Extracted data →
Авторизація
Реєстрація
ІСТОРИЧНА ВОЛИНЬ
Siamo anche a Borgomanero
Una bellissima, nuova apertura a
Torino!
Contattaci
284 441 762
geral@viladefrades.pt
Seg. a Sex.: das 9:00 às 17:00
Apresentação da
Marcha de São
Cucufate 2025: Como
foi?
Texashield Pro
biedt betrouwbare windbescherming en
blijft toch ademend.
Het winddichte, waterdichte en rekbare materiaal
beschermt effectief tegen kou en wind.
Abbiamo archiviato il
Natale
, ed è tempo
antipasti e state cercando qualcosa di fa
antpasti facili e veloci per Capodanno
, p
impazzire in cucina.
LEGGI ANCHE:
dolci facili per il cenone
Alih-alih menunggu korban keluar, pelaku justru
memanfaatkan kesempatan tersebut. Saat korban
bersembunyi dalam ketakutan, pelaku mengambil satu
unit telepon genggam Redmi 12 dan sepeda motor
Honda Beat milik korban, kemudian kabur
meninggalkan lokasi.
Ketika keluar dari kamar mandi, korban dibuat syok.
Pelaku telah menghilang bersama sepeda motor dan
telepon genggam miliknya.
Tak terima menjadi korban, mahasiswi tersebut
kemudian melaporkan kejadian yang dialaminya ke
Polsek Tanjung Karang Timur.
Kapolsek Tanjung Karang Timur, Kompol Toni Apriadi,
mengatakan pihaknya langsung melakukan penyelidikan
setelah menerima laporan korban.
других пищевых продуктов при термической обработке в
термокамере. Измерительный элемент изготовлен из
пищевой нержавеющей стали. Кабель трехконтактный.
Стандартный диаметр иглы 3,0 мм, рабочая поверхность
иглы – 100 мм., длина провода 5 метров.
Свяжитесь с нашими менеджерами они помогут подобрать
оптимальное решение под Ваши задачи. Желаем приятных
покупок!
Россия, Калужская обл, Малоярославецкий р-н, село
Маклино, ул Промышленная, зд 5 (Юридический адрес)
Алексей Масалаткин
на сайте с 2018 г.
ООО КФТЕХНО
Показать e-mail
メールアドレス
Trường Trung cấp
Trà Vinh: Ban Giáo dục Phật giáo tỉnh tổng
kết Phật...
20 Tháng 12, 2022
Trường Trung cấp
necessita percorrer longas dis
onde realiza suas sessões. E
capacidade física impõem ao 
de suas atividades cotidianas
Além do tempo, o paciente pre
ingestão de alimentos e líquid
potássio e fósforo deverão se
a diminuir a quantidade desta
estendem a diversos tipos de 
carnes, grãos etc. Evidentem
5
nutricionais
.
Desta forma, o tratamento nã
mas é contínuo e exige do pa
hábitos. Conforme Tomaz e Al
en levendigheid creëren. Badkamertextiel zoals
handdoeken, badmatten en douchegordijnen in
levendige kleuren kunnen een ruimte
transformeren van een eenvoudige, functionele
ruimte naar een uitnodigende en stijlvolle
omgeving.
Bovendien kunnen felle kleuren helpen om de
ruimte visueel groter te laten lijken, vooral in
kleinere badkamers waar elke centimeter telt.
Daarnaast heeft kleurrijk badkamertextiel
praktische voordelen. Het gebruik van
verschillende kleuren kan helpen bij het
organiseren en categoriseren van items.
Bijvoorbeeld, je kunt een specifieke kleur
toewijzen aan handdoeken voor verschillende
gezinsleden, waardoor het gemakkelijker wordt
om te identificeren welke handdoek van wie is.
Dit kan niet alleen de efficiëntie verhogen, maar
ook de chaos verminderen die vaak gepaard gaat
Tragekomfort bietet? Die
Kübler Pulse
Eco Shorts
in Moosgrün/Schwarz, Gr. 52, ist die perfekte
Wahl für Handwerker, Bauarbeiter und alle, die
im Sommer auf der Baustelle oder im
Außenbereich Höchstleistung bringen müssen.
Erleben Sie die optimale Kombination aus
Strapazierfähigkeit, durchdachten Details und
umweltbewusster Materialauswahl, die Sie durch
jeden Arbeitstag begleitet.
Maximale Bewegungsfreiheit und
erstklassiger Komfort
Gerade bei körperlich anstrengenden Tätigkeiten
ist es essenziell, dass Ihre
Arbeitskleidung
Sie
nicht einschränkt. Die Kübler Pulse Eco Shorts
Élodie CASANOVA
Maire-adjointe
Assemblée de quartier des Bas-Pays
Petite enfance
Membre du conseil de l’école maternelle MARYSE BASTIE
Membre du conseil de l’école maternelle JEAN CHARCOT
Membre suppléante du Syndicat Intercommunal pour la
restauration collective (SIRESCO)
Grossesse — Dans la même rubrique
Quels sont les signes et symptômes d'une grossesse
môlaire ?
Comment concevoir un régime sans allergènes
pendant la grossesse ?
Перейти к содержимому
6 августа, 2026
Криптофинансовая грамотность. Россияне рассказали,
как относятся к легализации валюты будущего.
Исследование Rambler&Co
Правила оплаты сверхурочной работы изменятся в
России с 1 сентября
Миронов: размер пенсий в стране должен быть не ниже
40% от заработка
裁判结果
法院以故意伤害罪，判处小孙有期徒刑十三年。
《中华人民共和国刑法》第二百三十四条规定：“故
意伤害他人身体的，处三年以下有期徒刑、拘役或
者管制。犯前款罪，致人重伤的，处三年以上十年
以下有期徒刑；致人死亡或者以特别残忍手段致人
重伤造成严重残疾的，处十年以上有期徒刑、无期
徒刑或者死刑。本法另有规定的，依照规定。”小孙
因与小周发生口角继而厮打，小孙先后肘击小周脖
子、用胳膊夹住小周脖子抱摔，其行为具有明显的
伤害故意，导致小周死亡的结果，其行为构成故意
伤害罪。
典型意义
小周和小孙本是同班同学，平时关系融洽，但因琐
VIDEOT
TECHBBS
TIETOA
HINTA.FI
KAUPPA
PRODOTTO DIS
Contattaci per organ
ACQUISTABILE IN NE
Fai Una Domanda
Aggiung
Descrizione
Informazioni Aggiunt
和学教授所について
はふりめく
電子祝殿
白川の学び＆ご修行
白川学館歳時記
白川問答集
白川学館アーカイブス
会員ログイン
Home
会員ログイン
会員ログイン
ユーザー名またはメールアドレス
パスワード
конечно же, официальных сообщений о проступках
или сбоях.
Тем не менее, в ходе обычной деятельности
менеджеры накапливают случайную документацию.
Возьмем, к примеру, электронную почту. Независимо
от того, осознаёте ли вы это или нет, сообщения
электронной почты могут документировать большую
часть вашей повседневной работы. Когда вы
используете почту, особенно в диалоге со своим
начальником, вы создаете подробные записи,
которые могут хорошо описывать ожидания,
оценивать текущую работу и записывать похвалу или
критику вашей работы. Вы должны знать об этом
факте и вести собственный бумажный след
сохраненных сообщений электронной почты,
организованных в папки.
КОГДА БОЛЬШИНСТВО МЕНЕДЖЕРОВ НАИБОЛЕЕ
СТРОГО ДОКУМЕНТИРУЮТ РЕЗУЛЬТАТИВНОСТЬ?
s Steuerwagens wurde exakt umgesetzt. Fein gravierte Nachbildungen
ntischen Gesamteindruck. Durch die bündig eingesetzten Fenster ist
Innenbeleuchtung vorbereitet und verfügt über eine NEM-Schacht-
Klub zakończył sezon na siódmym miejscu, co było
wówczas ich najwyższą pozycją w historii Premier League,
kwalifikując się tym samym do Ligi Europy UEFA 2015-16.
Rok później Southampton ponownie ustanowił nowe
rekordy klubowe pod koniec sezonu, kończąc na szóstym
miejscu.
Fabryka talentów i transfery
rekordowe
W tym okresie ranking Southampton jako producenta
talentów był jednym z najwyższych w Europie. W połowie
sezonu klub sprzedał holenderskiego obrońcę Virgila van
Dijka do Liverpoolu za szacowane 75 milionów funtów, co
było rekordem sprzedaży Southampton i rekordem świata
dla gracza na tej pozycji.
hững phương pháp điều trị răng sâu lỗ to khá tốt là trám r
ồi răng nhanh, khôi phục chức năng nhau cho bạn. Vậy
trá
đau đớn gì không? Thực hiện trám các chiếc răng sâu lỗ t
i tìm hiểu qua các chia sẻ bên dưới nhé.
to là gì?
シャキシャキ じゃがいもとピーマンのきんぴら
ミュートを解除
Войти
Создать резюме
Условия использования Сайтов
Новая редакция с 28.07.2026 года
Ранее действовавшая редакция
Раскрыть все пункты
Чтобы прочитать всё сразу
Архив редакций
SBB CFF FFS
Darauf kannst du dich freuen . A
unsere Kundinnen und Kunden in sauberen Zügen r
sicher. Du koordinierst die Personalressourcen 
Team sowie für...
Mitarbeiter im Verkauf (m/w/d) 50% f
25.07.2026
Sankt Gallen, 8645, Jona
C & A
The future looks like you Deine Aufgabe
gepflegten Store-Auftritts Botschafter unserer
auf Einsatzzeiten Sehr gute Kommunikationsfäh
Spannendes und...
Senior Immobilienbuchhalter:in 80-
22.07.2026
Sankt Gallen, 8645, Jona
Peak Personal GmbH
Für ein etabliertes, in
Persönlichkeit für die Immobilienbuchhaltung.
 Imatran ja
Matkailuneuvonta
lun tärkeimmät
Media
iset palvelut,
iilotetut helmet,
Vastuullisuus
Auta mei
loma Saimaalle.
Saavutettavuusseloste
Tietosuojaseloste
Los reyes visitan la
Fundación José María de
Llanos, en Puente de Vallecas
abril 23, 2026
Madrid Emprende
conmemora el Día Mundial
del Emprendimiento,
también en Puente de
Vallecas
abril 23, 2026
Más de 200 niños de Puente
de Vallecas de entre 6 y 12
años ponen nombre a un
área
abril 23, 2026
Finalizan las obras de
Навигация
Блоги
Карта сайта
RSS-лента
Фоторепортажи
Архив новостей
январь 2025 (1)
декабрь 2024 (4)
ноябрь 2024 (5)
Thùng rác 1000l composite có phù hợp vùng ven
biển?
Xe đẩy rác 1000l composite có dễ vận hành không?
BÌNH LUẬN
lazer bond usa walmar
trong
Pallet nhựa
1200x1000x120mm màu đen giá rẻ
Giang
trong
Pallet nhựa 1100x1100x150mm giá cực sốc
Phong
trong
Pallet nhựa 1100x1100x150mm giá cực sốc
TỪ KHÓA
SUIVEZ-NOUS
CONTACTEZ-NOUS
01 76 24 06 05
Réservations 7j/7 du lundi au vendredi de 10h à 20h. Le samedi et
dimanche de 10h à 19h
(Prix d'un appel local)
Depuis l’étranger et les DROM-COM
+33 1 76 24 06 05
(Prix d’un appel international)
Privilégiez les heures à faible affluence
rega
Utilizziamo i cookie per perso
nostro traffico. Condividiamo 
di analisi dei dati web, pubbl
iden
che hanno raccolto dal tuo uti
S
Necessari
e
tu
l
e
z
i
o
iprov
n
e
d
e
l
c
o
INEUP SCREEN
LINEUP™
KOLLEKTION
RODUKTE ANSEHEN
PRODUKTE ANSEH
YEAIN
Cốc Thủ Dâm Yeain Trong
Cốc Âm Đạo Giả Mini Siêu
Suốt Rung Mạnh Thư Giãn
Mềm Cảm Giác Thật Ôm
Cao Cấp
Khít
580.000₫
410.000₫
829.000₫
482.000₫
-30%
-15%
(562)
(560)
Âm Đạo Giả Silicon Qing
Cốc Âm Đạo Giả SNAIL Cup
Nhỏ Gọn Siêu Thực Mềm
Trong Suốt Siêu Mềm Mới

Work to be completed → Please convert the lines from the start of the rows through the line that contains "других пищевых продуктов" into a numbered list, including both ends and omitting blank lines. List only those lines.

Expected answer →
1. Авторизація
2. Реєстрація
3. ІСТОРИЧНА ВОЛИНЬ
4. Siamo anche a Borgomanero
5. Una bellissima, nuova apertura a
6. Torino!
7. Contattaci
8. 284 441 762
9. geral@viladefrades.pt
10. Seg. a Sex.: das 9:00 às 17:00
11. Apresentação da
12. Marcha de São
13. Cucufate 2025: Como
14. foi?
15. Texashield Pro
16. biedt betrouwbare windbescherming en
17. blijft toch ademend.
18. Het winddichte, waterdichte en rekbare materiaal
19. beschermt effectief tegen kou en wind.
20. Abbiamo archiviato il
21. Natale
22. , ed è tempo
23. antipasti e state cercando qualcosa di fa
24. antpasti facili e veloci per Capodanno
25. , p
26. impazzire in cucina.
27. LEGGI ANCHE:
28. dolci facili per il cenone
29. Alih-alih menunggu korban keluar, pelaku justru
30. memanfaatkan kesempatan tersebut. Saat korban
31. bersembunyi dalam ketakutan, pelaku mengambil satu
32. unit telepon genggam Redmi 12 dan sepeda motor
33. Honda Beat milik korban, kemudian kabur
34. meninggalkan lokasi.
35. Ketika keluar dari kamar mandi, korban dibuat syok.
36. Pelaku telah menghilang bersama sepeda motor dan
37. telepon genggam miliknya.
38. Tak terima menjadi korban, mahasiswi tersebut
39. kemudian melaporkan kejadian yang dialaminya ke
40. Polsek Tanjung Karang Timur.
41. Kapolsek Tanjung Karang Timur, Kompol Toni Apriadi,
42. mengatakan pihaknya langsung melakukan penyelidikan
43. setelah menerima laporan korban.
44. других пищевых продуктов при термической обработке в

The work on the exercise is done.